▸ SUPPLIED DATA:

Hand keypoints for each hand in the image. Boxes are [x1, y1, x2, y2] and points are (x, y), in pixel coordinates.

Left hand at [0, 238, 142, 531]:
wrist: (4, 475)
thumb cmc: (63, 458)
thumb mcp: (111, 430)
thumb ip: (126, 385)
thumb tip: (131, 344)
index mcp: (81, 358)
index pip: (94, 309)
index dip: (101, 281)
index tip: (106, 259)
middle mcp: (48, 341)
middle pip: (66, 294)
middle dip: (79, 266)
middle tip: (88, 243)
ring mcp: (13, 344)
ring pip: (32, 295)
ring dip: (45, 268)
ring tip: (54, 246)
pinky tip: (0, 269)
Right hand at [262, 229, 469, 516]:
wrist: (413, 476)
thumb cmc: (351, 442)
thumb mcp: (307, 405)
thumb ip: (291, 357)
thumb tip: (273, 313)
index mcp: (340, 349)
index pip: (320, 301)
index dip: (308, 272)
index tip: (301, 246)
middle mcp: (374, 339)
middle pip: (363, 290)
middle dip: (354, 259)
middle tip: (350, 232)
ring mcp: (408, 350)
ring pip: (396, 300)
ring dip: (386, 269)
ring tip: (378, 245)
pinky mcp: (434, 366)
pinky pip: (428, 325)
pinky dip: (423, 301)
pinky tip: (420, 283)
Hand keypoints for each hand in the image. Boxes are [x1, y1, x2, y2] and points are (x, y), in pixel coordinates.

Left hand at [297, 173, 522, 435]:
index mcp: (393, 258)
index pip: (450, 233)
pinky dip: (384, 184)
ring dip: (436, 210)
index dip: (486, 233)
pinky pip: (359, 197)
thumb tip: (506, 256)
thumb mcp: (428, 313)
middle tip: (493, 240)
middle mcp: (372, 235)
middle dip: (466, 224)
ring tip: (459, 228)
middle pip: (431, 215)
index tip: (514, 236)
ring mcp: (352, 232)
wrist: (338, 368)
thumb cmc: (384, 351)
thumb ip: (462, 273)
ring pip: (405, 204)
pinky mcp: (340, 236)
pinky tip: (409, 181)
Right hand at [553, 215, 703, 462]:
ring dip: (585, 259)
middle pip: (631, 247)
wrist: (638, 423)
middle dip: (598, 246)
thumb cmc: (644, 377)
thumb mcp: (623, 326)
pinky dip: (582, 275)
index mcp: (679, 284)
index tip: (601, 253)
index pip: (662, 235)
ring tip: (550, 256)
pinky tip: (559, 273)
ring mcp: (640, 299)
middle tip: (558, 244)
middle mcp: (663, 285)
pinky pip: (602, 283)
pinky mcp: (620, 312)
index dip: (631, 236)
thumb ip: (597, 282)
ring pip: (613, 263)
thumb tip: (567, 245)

▸ PROBLEM DETAILS: Retype exactly the lines from the start of the entries through the one with "middle mcp: (48, 341)"; include both ends.

▸ OUTPUT OF THE TASK:
Hand keypoints for each hand in the image. Boxes are [x1, y1, x2, y2] and points are (x, y), in pixel coordinates.

Left hand at [0, 238, 142, 531]:
wrist: (4, 475)
thumb cmc: (63, 458)
thumb mcp: (111, 430)
thumb ip: (126, 385)
thumb tip: (131, 344)
index mcp: (81, 358)
index pip: (94, 309)
index dip: (101, 281)
index tip: (106, 259)
middle mcp: (48, 341)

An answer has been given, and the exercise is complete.